Reputation: 61
I'm doing a project where I need to store the date that a video in youtube was published.
The problem is that I'm having some difficulties trying to find this data in the middle of the HTML source code
Here's my code attempt:
import requests
from bs4 import BeautifulSoup as BS
url = "https://www.youtube.com/watch?v=XQgXKtPSzUI&t=915s"
response = requests.get(url)
soup = BS(response.content, "html.parser")
response.close()
dia = soup.find_all('span',{'class':'date'})
print(dia)
Output:
[]
I know that the arguments I'm sending to .find_all()
are wrong.
I'm saying this because I was able to store other information from the video using the same code, such as the title and the views.
I've tried different arguments when using .find_all()
but didn't figured out how to find it.
Upvotes: 1
Views: 3625
Reputation: 1
Try adding attribute as shown below:
dia = soup.find_all('span', attr={'class':'date'})
Upvotes: 0
Reputation: 2511
If you use Python with pafy, the object you'll get has the published date easily accessible.
Install pafy: "pip install pafy"
import pafy
vid = pafy.new("www.youtube.com/watch?v=2342342whatever")

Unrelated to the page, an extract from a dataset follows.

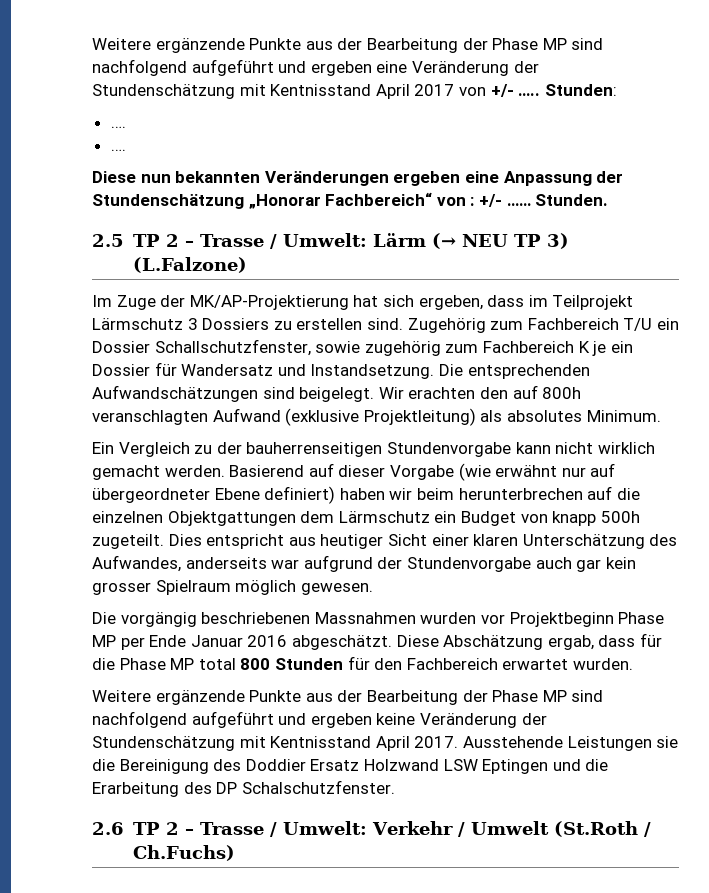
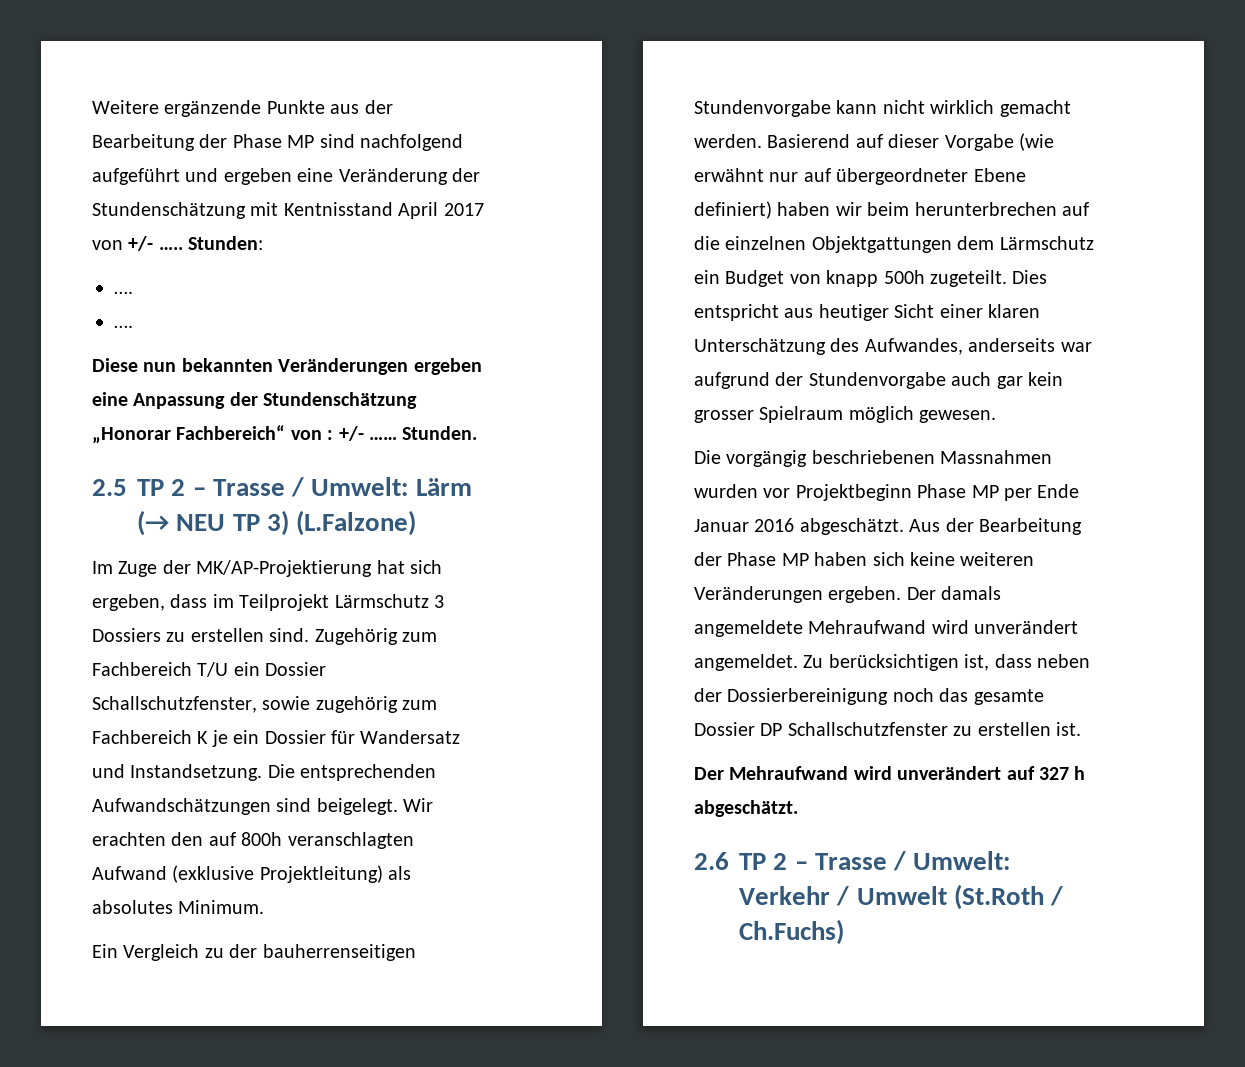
[396,633,662,650] [92,656,633,670] [92,690,604,705] [92,711,547,728] [92,736,679,751] [92,759,609,774] [92,780,395,797] Diese Abschätzung ergab, dass für die Phase MP total 800 Stunden für den Fachbereich erwartet wurden. // Weitere ergänzende Punkte aus der Bearbeitung der Phase MP sind nachfolgend aufgeführt und ergeben keine Veränderung der Stundenschätzung mit Kentnisstand April 2017. Ausstehende Leistungen sie die Bereinigung des Doddier Ersatz Holzwand LSW Eptingen und die Erarbeitung des DP Schalschutzfenster. -> [909,518,1082,535] [694,552,1035,566] [694,586,1002,603] [694,620,1079,637] [694,654,1090,671] [694,688,1044,705] [694,722,1081,736] [694,766,1086,780] [694,800,798,817] Aus der Bearbeitung der Phase MP haben sich keine weiteren Veränderungen ergeben. Der damals angemeldete Mehraufwand wird unverändert angemeldet. Zu berücksichtigen ist, dass neben der Dossierbereinigung noch das gesamte Dossier DP Schallschutzfenster zu erstellen ist. // Der Mehraufwand wird unverändert auf 327 h abgeschätzt.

published_date = vid.published
print(published_date) #Python3 print statement
Check out the pafy docs for more info: https://pythonhosted.org/Pafy/ The reason I leave the doc link is because it's a really neat module, it handles getting the data without external request modules and also exposes a bunch of other useful properties of the video, like the best format download link, etc.
Upvotes: 3
Reputation: 383
It seems that YouTube is using javascript to add the date, so that information is not in the source code. You should try using Selenium to scrape, or get the date from the js since it is directly in the source code.
Upvotes: 0